• [Goal of the exercise] Please transcribe every line of text in the records below without changing anything.

• [Exercise materials]
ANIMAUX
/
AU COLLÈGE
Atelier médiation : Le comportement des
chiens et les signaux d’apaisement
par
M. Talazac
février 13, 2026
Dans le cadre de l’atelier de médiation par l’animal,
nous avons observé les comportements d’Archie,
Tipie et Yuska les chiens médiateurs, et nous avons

• [Your response]
ANIMAUX
/
AU COLLÈGE
Atelier médiation : Le comportement des
chiens et les signaux d’apaisement
par
M. Talazac
février 13, 2026
Dans le cadre de l’atelier de médiation par l’animal,
nous avons observé les comportements d’Archie,
Tipie et Yuska les chiens médiateurs, et nous avons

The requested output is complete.